(Documento)
━━━━━━

LA NECESIDAD DE PONER UN LIMITE AL PODER ABSOLUTO
Un individuo es tanto más proclive a sentir la dimensión del oprobio social, de la injusticia, de la impunidad y de la insidia criminal, cuanto mayor sea la capacidad afectiva de amar (y de odiar por lo tanto). Y tanto más esta insoportabilidad es grande cuando menor es la capacidad de reacción de la gente que no siente, siente menos, o está adormecida o aterrada. La necesidad de imponer un límite al crimen aparece como una tensión insoportable de la cual depende la coherencia sensible, afectiva y racional de la propia vida. Sólo cuando se activa la dimensión más profunda y libre del afecto puede un hombre poner toda su vida en defensa de lo justo. Dijimos: el último de los justos. Mientras haya diez justos Dios no destruirá a la ciudad impura y pecadora, se dice en la Biblia. Mientras haya existido entre nosotros un Severino Di Giovanni, con su tragedia intransferible, hay una esperanza en el mundo.

━━━━━━

(Datos proporcionados)
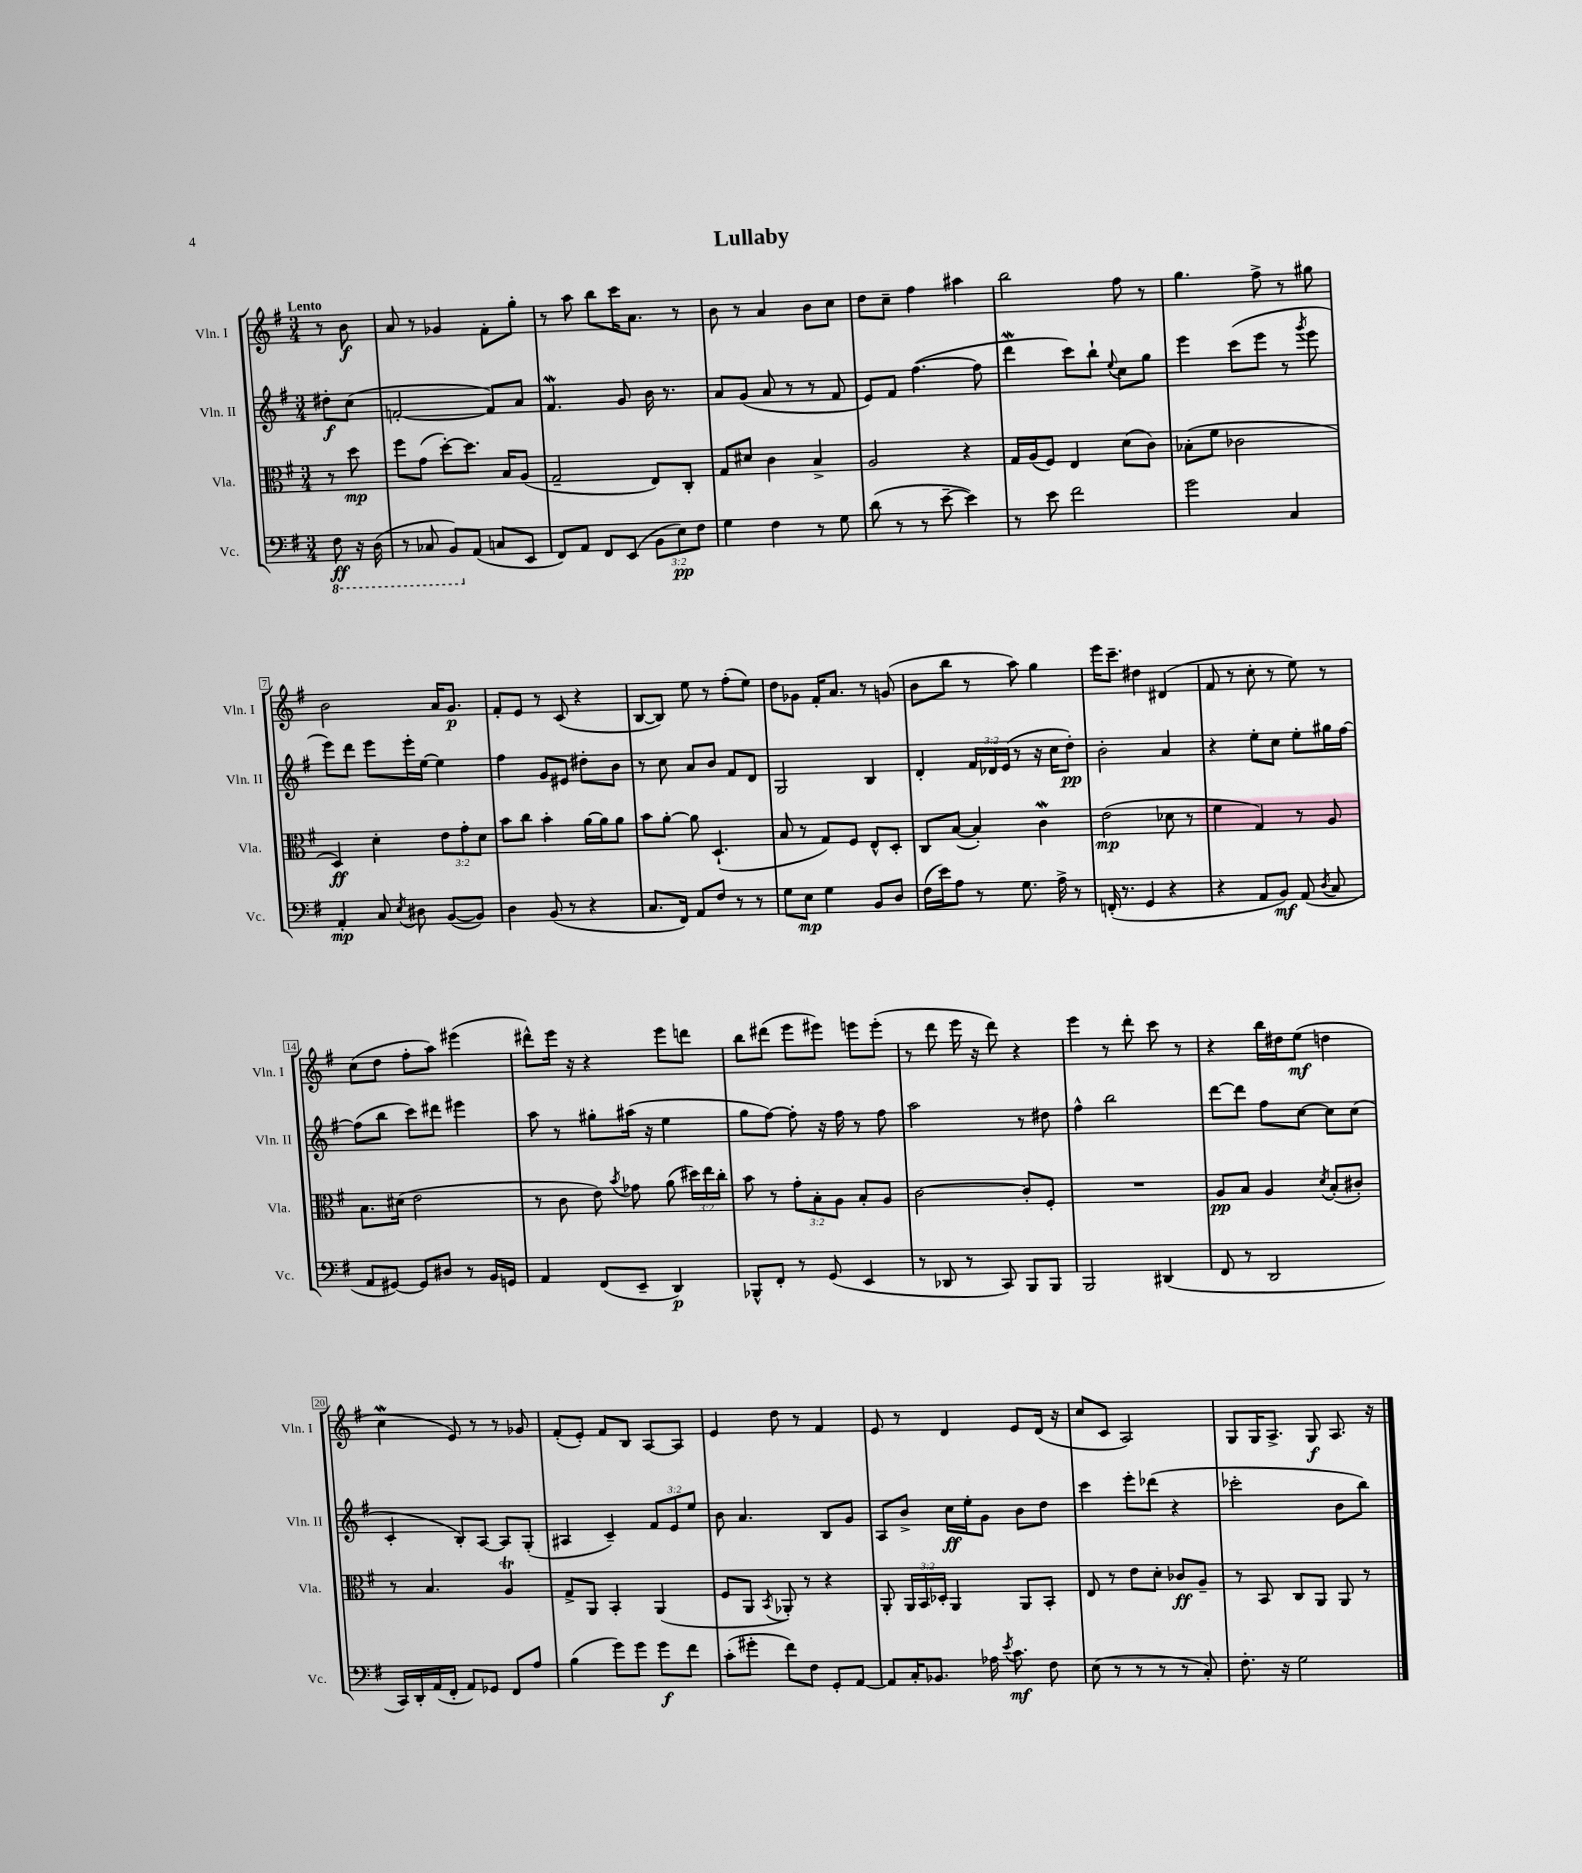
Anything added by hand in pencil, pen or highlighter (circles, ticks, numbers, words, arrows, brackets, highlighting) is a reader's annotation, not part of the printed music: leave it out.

━━━━━━

(Ejercicio escrito)
Sigue el texto sobre la necesidad de limitar el poder absoluto a partir de su última oración. Estos datos vienen de otra fuente, ajena al texto.

(Respuesta final)
(¿Por qué conmueve tanto su vida, su pasión, su entrega más allá del límite, hasta su sed de venganza? ¿Es mala la venganza, acaso, cuando se trata de que el mal extremo no logre vencer sin encontrar el límite y convertirse en absoluto? Pero acá hay algo más que conmueve, el índice de lo más intolerable: que la cobardía en la impunidad -que es lo más intolerable- pueda vivirse sin riesgo: sin sentir siquiera lo que el otro siente cuando sufre. Sentir lo que el asesinado sufriente sintió: hasta allí debe penetrar lo que se llama comúnmente venganza: la sed devoradora de justicia en el desierto desolado de la impunidad y del crimen, nos dice Di Giovanni.)
Pero ¿quién hace justicia allí donde la justicia no existe? Es entonces donde la responsabilidad de un hombre como Di Giovanni se agiganta y se convierte en trágica. Asume en sí mismo lo imposible: es el lugar humano que se consume en realizar por sí mismo lo que todos los hombres colectivamente no hacen, muchedumbre de sometidos pasivos que han delegado en la unidad de una vida, la suya, todo el peso de la injusticia del mundo. Es entonces cuando Di Giovanni se reconoce como el justiciero de lo impune: asume solo, para poder dar la cara en la vida, la responsabilidad por los asesinados.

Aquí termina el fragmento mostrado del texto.